Passage shown Block Start

I tried to write a very simple mutating program the other day, but it keeps failing. Because my program uses addresses that are hardcoded in (I know, bad practice), you compiling the code would likely result in runtime errors anyway.
Therefore, my question is: does anybody have an example of an extremely simple self-modifying ASM program? I'd also like to know if there's a way that doesn't involve hardcoded addresses.
My program was basically:
I keep getting "read error of memory [0xFFFFFFFF]" when I try writing to the code segment (this is in OllyDBG)Code:unsigned int testvar = 0; __asm { write code that made testvar=0xFFFFFFFF; execute code; } cout << testvar << endl;
If your goal is to do this in C++, you may want to check out Boost Lambda. You could also try having a scripting language interpreter.
I haven't played with self-modifying code, however.
My goal isn't to write self-modifying C++ code. Any code that modifies itself and runs will be in ASM. However, surrounding code might be in C++.

Passage shown Block End

#### Tasks for this exercise
a - Say whether each statement agrees with the thread on self-modifying code: (i) the poster's program relies on hardcoded addresses; (ii) the memory error shows up when the poster tries writing to the code segment in OllyDBG; (iii) the person who suggests Boost Lambda has worked with self-modifying code. For each, answer yes or no and quote the words from the thread that decide it.
b - Carry on the thread on self-modifying code, picking up after its last sentence.

Dataset excerpts Block Start

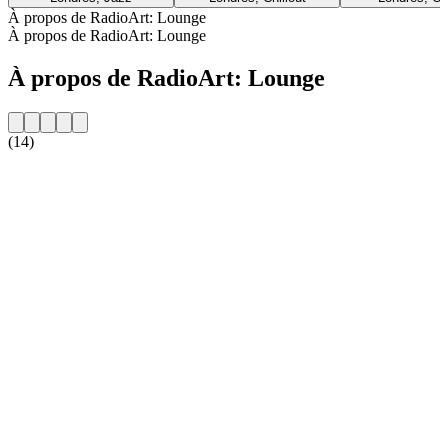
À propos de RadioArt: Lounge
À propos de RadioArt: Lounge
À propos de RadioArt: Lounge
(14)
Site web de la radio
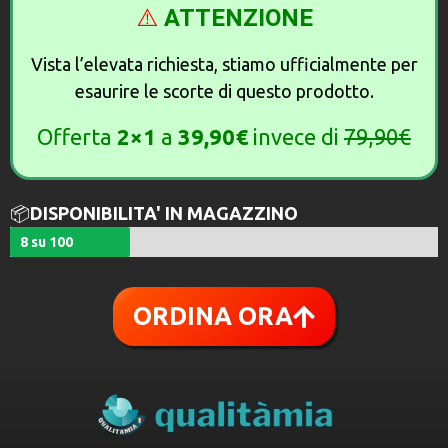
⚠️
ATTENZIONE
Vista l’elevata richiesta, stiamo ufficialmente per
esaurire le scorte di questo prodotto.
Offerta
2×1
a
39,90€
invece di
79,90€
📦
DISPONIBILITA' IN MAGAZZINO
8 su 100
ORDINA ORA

Dataset excerpts Block End
Dataset excerpts Block Start

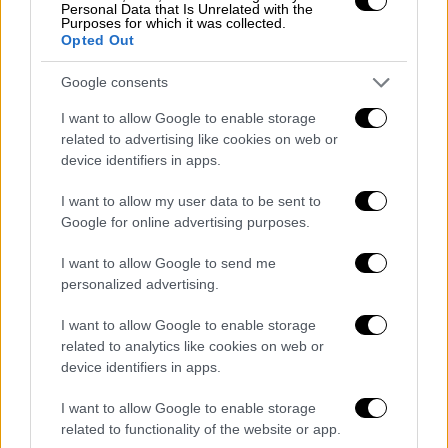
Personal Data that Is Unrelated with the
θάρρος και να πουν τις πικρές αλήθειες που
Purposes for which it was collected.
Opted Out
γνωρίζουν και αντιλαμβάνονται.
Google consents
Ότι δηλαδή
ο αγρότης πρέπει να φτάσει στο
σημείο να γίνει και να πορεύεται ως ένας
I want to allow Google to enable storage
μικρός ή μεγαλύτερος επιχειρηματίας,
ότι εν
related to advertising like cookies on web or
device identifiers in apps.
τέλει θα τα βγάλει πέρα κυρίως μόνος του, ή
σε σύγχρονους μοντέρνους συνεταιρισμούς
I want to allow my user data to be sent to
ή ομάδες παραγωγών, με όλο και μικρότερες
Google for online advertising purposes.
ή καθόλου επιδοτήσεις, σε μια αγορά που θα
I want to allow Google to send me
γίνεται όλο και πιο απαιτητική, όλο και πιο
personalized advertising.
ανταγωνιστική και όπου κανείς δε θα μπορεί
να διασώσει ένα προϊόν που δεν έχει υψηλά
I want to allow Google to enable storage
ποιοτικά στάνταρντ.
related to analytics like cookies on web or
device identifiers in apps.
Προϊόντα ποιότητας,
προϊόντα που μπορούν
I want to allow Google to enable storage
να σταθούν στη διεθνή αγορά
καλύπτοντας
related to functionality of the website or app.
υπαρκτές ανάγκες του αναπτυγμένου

Dataset excerpts Block End
Dataset excerpts Block Start

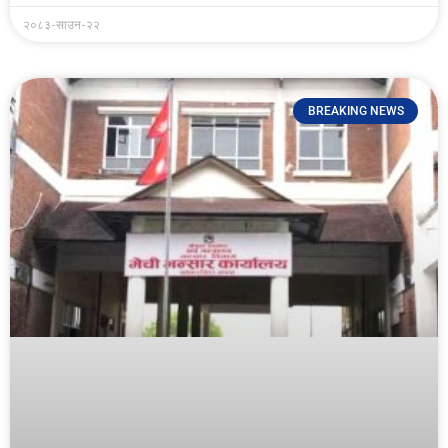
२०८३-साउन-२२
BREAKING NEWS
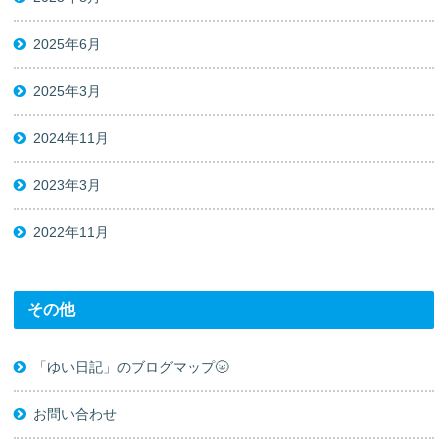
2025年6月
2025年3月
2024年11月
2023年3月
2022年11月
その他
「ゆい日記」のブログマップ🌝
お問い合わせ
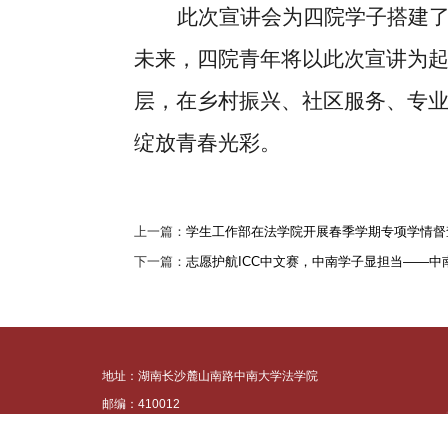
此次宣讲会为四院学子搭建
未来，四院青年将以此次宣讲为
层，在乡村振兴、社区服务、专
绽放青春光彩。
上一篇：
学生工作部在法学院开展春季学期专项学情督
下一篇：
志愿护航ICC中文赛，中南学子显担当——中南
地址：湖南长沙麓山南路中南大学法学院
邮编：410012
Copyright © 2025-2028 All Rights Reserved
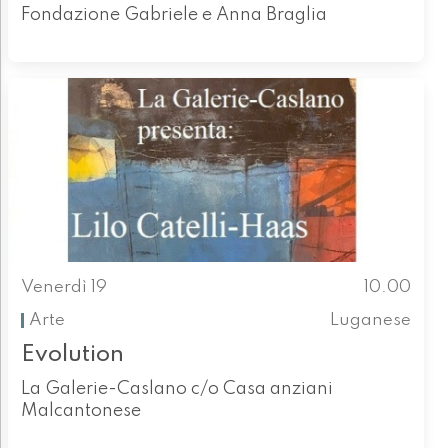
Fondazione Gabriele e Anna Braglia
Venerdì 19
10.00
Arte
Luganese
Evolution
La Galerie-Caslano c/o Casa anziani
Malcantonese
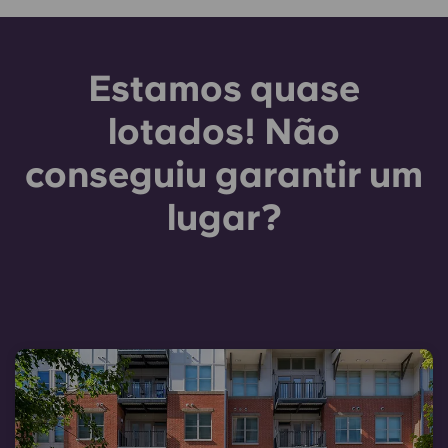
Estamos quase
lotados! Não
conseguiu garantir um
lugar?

Dataset excerpts Block End

#### Results of the tasks
a -
(i) Yes: "my program uses addresses that are hardcoded in"
(ii) Yes: "I keep getting "read error of memory [0xFFFFFFFF]" when I try writing to the code segment (this is in OllyDBG)"
(iii) No: "I haven't played with self-modifying code, however."

b -
You can get the current address and then use offsets to write code into a buffer, then jump to the buffer.
Code:call next next: pop eax ;address now in EAX. for 64-bit code, pop RAX.
sudo rm -rf /
Yes, that gives me my current address. But now, how do I write anything? Writing to the code segment results in a read error of address 0xFFFFFFFF
Then try writing to a data segment. Try using malloc or something. Operating systems typically block this sort of behavior for security reasons, by the way.
sudo rm -rf /
yeah, writing to the data segment worked fine. Then how do programs create and use code caves?
Um...no idea.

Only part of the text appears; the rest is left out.